- [WRITTEN TASK]: Give back exactly the lines of the entries below from the line with "изготовления часов используются" to the line with "Foi realizado no", inclusive, and only those.

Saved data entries

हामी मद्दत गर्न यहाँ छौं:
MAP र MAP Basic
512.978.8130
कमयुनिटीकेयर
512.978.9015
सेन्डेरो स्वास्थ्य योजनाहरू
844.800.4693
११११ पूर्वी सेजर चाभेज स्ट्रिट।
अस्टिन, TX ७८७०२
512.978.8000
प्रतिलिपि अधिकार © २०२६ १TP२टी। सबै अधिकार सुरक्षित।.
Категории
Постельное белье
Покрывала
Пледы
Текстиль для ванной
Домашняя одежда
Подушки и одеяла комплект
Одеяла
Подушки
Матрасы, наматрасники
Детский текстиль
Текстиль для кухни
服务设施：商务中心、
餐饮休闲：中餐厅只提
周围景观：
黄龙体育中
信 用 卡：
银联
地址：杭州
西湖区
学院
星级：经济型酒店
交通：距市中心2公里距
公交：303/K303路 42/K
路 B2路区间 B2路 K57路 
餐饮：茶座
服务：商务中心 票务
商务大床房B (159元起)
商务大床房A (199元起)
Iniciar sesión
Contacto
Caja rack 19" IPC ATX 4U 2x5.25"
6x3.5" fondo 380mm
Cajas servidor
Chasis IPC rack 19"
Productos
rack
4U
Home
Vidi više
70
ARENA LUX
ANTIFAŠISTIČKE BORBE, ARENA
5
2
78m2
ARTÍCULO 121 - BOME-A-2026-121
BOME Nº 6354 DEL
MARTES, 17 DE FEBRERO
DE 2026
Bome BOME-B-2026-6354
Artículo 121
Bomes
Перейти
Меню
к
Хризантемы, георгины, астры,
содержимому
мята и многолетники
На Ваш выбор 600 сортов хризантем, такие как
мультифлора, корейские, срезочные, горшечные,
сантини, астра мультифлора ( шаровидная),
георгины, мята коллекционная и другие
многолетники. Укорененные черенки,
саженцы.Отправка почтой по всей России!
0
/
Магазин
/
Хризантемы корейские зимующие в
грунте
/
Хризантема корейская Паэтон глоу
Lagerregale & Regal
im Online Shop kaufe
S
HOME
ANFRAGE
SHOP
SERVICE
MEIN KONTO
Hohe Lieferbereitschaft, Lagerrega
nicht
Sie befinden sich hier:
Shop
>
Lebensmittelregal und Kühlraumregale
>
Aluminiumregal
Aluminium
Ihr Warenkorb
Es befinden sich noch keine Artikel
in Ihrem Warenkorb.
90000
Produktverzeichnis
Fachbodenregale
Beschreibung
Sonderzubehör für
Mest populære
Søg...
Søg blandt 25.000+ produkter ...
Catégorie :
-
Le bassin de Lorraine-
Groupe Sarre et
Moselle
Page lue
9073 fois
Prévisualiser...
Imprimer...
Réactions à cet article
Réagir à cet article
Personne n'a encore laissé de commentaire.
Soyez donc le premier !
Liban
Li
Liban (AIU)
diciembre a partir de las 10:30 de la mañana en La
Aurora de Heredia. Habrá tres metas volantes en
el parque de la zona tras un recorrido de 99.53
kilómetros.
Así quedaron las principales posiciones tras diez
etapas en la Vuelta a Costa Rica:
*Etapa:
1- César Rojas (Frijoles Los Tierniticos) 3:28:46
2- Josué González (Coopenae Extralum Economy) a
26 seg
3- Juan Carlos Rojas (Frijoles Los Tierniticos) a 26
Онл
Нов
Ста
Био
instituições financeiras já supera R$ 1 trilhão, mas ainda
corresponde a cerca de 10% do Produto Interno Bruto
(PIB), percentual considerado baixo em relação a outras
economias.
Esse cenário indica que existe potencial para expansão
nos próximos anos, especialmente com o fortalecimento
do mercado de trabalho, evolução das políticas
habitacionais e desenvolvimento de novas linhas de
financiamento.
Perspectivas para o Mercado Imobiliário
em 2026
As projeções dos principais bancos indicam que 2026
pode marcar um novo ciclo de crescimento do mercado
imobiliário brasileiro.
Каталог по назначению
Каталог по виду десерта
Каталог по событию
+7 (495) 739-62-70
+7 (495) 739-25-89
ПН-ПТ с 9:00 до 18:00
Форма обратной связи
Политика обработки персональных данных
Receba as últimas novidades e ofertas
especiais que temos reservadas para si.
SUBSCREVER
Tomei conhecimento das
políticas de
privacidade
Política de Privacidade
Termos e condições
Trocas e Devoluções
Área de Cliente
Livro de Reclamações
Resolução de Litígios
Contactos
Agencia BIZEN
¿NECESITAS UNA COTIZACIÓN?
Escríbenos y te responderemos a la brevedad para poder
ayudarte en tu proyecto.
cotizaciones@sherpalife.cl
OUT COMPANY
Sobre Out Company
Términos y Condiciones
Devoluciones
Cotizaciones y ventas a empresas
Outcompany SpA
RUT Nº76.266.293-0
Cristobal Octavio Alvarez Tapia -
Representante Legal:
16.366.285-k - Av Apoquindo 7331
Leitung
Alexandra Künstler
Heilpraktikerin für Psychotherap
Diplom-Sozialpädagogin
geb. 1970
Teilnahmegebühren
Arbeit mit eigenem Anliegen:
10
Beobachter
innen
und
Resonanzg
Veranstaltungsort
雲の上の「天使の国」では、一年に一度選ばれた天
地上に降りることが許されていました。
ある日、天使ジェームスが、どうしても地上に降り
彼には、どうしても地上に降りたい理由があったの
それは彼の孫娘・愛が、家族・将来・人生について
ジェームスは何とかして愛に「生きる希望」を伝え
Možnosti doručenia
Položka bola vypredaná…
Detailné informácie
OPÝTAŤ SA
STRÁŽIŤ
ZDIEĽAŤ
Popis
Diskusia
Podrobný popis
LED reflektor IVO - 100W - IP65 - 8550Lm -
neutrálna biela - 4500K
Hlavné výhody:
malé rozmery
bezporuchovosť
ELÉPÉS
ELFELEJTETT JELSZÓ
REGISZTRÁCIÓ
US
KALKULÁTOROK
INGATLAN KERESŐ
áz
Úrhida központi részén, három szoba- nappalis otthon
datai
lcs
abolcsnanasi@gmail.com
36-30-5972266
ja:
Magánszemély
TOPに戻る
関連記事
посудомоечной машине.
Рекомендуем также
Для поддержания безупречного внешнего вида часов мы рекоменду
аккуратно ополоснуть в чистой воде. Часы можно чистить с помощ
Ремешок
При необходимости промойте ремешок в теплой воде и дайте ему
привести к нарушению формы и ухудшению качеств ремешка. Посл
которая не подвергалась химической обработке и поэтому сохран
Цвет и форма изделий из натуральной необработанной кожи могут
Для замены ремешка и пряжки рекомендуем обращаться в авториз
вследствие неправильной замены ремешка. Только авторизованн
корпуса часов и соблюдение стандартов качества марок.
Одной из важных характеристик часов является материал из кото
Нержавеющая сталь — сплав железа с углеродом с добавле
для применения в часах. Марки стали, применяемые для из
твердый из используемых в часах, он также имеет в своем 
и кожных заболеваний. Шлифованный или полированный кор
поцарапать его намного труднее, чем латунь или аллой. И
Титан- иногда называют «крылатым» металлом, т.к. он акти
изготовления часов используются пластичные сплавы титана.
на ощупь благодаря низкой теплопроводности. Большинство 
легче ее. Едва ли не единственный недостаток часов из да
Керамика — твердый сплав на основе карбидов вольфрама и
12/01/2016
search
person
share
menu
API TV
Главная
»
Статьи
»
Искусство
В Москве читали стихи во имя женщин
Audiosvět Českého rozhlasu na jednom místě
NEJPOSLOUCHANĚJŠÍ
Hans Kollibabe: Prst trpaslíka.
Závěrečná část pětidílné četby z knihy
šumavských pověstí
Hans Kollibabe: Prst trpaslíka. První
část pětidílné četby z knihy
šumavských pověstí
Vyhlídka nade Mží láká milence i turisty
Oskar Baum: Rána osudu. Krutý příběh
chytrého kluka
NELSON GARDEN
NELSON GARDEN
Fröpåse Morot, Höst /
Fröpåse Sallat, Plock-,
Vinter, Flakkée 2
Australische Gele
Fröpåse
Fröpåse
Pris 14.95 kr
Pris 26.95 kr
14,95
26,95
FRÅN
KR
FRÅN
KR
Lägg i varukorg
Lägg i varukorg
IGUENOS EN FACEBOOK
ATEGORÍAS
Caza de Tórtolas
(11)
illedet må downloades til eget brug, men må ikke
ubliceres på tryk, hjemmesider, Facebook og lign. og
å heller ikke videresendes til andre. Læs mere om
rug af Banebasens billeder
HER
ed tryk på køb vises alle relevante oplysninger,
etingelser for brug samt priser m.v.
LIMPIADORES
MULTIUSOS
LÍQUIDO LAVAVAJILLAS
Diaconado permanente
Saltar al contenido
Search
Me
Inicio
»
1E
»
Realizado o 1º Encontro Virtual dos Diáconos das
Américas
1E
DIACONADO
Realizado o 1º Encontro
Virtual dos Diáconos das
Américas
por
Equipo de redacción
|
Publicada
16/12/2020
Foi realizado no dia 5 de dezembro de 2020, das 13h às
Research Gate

- [EXPECTED ANSWER]:
изготовления часов используются пластичные сплавы титана.
на ощупь благодаря низкой теплопроводности. Большинство 
легче ее. Едва ли не единственный недостаток часов из да
Керамика — твердый сплав на основе карбидов вольфрама и
12/01/2016
search
person
share
menu
API TV
Главная
»
Статьи
»
Искусство
В Москве читали стихи во имя женщин
Audiosvět Českého rozhlasu na jednom místě
NEJPOSLOUCHANĚJŠÍ
Hans Kollibabe: Prst trpaslíka.
Závěrečná část pětidílné četby z knihy
šumavských pověstí
Hans Kollibabe: Prst trpaslíka. První
část pětidílné četby z knihy
šumavských pověstí
Vyhlídka nade Mží láká milence i turisty
Oskar Baum: Rána osudu. Krutý příběh
chytrého kluka
NELSON GARDEN
NELSON GARDEN
Fröpåse Morot, Höst /
Fröpåse Sallat, Plock-,
Vinter, Flakkée 2
Australische Gele
Fröpåse
Fröpåse
Pris 14.95 kr
Pris 26.95 kr
14,95
26,95
FRÅN
KR
FRÅN
KR
Lägg i varukorg
Lägg i varukorg
IGUENOS EN FACEBOOK
ATEGORÍAS
Caza de Tórtolas
(11)
illedet må downloades til eget brug, men må ikke
ubliceres på tryk, hjemmesider, Facebook og lign. og
å heller ikke videresendes til andre. Læs mere om
rug af Banebasens billeder
HER
ed tryk på køb vises alle relevante oplysninger,
etingelser for brug samt priser m.v.
LIMPIADORES
MULTIUSOS
LÍQUIDO LAVAVAJILLAS
Diaconado permanente
Saltar al contenido
Search
Me
Inicio
»
1E
»
Realizado o 1º Encontro Virtual dos Diáconos das
Américas
1E
DIACONADO
Realizado o 1º Encontro
Virtual dos Diáconos das
Américas
por
Equipo de redacción
|
Publicada
16/12/2020
Foi realizado no dia 5 de dezembro de 2020, das 13h às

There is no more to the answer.